By Raphaël Hermano, AFP
US President Donald Trump takes questions from members of the press on slain conservative activist Charlie Kirk. Photo: WIN MCNAMEE
US President Donald Trump and other officials have paid tribute to slain right-wing activist Charlie Kirk on Thursday (local time) as the country marked the 24th anniversary of the 11 September 2001 attacks.
Kirk was a "giant of his generation," and a "champion of liberty," Trump said at the beginning of his remarks during a 9/11 ceremony at the Pentagon, which was one of the targets of the Al-Qaeda attacks that sparked two decades of deadly conflict.
The US president announced that he would soon posthumously award Kirk the Presidential Medal of Freedom - the country's highest civilian honour.
Speaking at the same ceremony, Defence Secretary Pete Hegseth said that "like those on 9/11, you will never be forgotten."
Kirk - a close ally of Trump - was shot in the neck while speaking at an event at Utah Valley University on Wednesday.
US flags and a sign to honour Charlie Kirk are seen at a memorial set up outside of Timpanogos Regional Hospital in Orem, Utah. Photo: MELISSA MAJCHRZAK
Vice President JD Vance cancelled a trip to New York for 9/11 commemorations so he could meet with Kirk's grieving family in Utah.
Later on Thursday, Trump travelled to his hometown of New York to attend a baseball game at Yankee Stadium, where he received both cheers and boos from the crowd.
Memorial events for 9/11 were held at Ground Zero in Manhattan where the World Trade Centre's twin towers were destroyed in coordinated attacks that also saw a jetliner crashed into the Pentagon.
Another jet crashed into the Pennsylvania countryside when passengers overran the hijacker and took control of the aircraft.
'Same hate'
Several mayoral candidates took part in commemorations in New York that marked a brief respite from a bitter battle to be the city's next leader.
Two days ago, former governor and independent candidate Andrew Cuomo criticised his Democratic rival Zohran Mamdani for giving an interview to a left-wing streamer who had said in 2019 that the United States deserved 9/11. Cuomo said it showed that Mamdani does not deserve to be mayor.
Mamdani's campaign hit back that "to suggest that Zohran Mamdani - who is poised to become New York's first Muslim mayor - somehow supported 9/11" is "vile" and "dangerous."
Air Force Two carrying US Vice President JD Vance flies past the Utah State Capitol.

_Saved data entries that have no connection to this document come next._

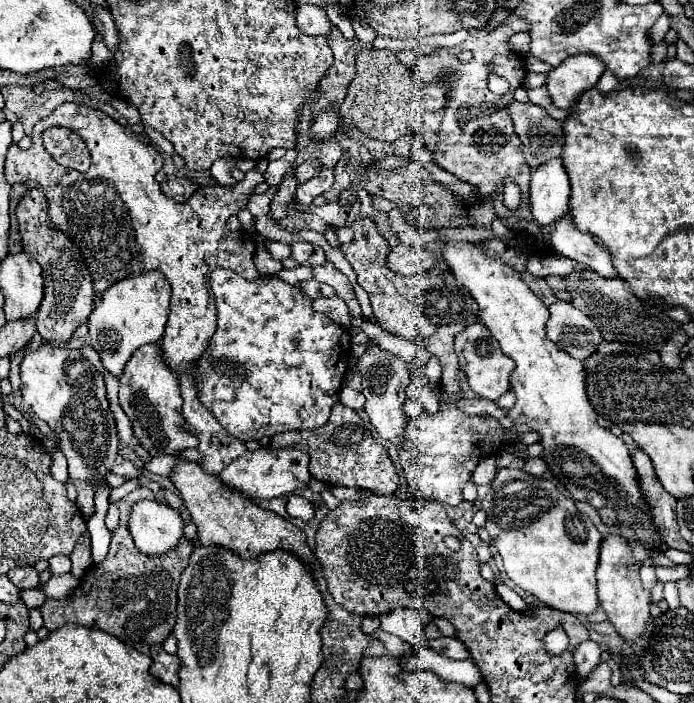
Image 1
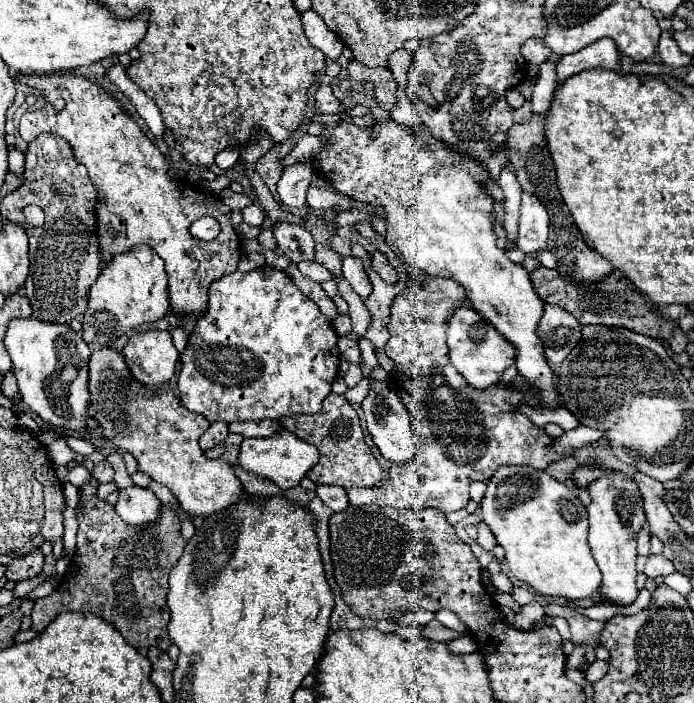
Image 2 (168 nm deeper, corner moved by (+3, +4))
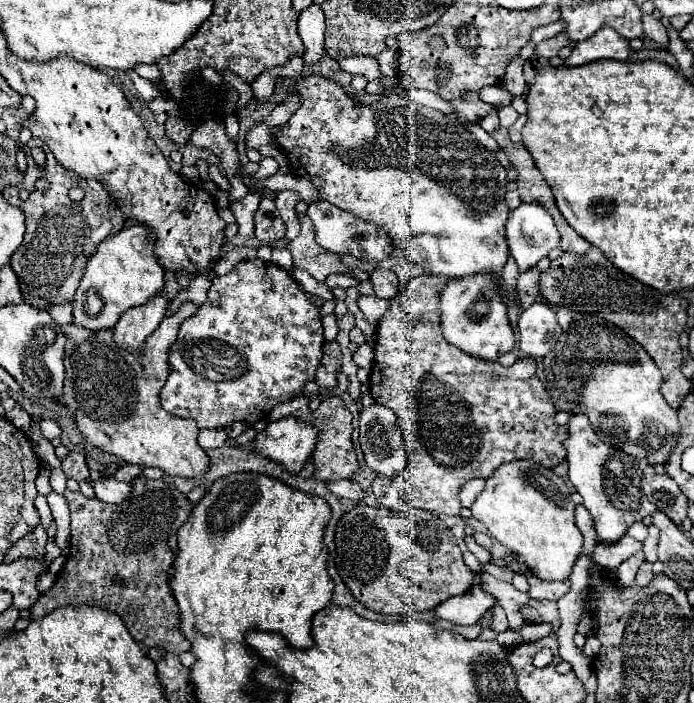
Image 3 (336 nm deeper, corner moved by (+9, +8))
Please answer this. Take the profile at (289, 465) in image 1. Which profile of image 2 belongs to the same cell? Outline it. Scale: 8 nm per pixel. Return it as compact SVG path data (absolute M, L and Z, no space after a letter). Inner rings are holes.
M278 430L268 438L246 438L240 446L240 466L252 474L270 478L280 488L298 486L318 458L320 458L320 452L312 444L304 442L302 438L296 438L288 430Z

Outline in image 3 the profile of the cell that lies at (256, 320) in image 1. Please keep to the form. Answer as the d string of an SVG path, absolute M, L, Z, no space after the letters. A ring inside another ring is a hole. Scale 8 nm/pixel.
M244 260L238 266L234 266L234 270L226 276L216 276L212 280L212 286L208 288L208 302L204 302L198 312L194 316L190 316L186 322L182 322L180 330L178 330L178 340L172 344L170 350L170 376L160 392L162 398L162 408L178 418L194 418L198 422L200 428L226 428L236 420L244 420L244 422L258 422L264 420L270 410L280 404L280 402L288 402L292 398L298 398L304 394L304 384L314 380L316 370L320 366L322 360L322 346L324 346L324 334L322 334L322 320L318 314L318 306L308 298L308 294L298 286L298 282L290 276L290 272L286 272L284 268L272 264L272 262L264 262L264 260Z

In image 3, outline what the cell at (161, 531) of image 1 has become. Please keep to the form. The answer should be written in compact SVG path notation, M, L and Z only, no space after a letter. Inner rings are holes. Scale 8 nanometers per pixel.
M110 476L96 480L92 486L96 490L96 498L106 502L106 504L122 504L132 494L132 484L118 482Z

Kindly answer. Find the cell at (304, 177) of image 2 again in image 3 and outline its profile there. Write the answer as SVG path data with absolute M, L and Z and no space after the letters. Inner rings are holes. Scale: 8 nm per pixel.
M282 190L282 192L278 192L278 196L276 196L276 208L278 208L278 212L280 212L280 216L282 216L282 220L286 222L286 226L288 226L288 230L286 230L286 240L294 240L298 234L300 234L300 224L298 224L298 218L296 218L296 210L294 210L294 206L298 204L298 194L294 194L294 192L290 192L290 190Z

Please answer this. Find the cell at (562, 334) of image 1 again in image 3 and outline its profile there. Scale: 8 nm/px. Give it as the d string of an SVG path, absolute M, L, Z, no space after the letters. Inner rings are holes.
M532 302L526 310L522 310L518 330L520 350L530 358L544 358L548 352L554 350L558 338L562 336L556 312L542 302Z

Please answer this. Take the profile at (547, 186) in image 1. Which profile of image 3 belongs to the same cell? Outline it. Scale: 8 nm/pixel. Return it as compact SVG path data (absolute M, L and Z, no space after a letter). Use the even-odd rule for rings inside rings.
M520 204L506 222L506 240L520 270L536 262L558 246L558 230L538 204Z

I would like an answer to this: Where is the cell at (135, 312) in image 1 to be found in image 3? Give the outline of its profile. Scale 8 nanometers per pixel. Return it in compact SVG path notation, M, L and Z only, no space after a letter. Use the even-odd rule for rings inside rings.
M126 226L122 228L118 234L106 238L98 250L92 254L88 266L86 266L86 272L84 272L84 278L74 294L74 324L76 326L82 326L82 328L88 328L92 332L98 332L98 330L112 330L116 326L116 322L120 320L122 312L126 312L128 308L132 306L142 306L146 304L150 298L154 298L164 286L164 270L162 266L156 262L154 258L154 252L152 252L152 238L148 234L148 228L146 226Z

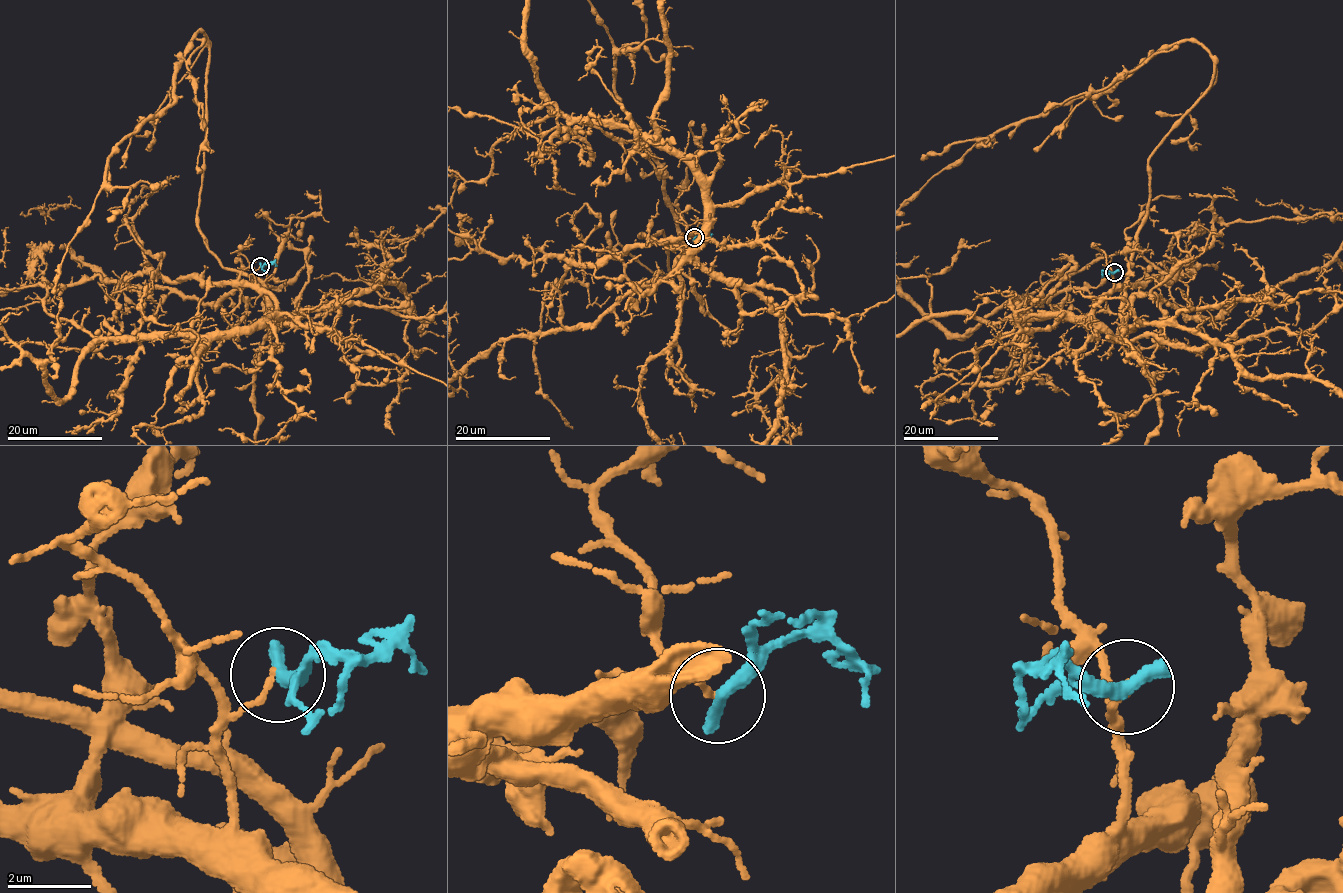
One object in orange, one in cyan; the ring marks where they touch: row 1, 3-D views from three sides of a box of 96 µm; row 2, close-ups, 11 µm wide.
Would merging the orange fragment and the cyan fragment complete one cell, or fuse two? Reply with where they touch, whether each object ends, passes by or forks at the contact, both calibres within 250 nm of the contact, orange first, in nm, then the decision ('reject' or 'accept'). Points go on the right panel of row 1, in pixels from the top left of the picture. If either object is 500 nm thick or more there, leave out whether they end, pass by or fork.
(1114, 272) | orange ends | cyan ends | 130/440 nm | reject

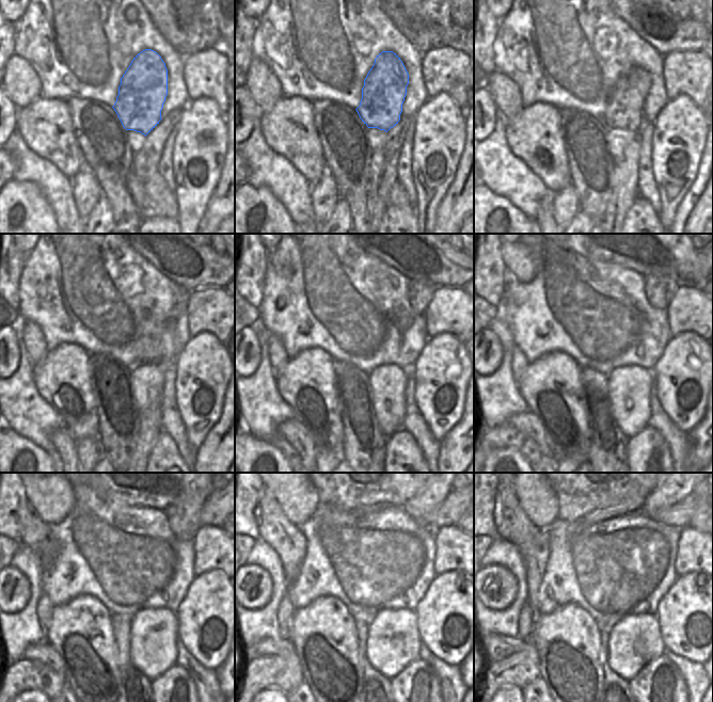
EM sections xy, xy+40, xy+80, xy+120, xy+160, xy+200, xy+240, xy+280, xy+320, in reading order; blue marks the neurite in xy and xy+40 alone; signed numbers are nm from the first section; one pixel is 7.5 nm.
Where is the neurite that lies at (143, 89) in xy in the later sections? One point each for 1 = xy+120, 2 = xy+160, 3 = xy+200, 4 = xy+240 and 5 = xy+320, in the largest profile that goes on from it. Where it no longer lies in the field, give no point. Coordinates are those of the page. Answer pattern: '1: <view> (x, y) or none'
1: xy+120 (180, 307)
2: xy+160 (420, 292)
3: xy+200 (660, 289)
4: xy+240 (183, 517)
5: xy+320 (666, 494)

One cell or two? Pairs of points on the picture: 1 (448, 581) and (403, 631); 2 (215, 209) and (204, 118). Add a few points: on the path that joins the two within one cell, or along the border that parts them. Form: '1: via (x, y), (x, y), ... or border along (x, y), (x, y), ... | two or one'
1: border along (413, 611), (416, 618), (418, 638), (422, 641) | two
2: border along (222, 168), (217, 186), (203, 214) | two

Photo: PATRICK T. FALLON / AFP
Mamdani holds a 22-point lead in the race, according to the latest polling from The New York Times and Siena.
Incumbent Mayor Eric Adams tied the killing of Kirk with 9/11 on Thursday, saying: "It's the same hate that drove two planes into the World Trade Centre that drove a bullet through the neck of Charlie Kirk."
"That assassination cut at the heart of what we are as Americans," Adams said.
"If we don't pause for a moment on 9/11 to state that we're better than that as Americans, we're better than that as human beings, then we're going to find ourselves in a dark place."
New York marked a citywide moment of silence at 8:46 am when hijacked Flight 11 struck the North Tower of the World Trade Centre 24 years ago.
Places of worship across the city then sounded their bells to mark the impact as families of the victims read the names of those killed at ground zero.
The official death toll was 2977 including the passengers and crew of the four hijacked planes, victims in the twin towers, firefighters and personnel at the Pentagon. The death toll excludes the 19 Al-Qaeda hijackers.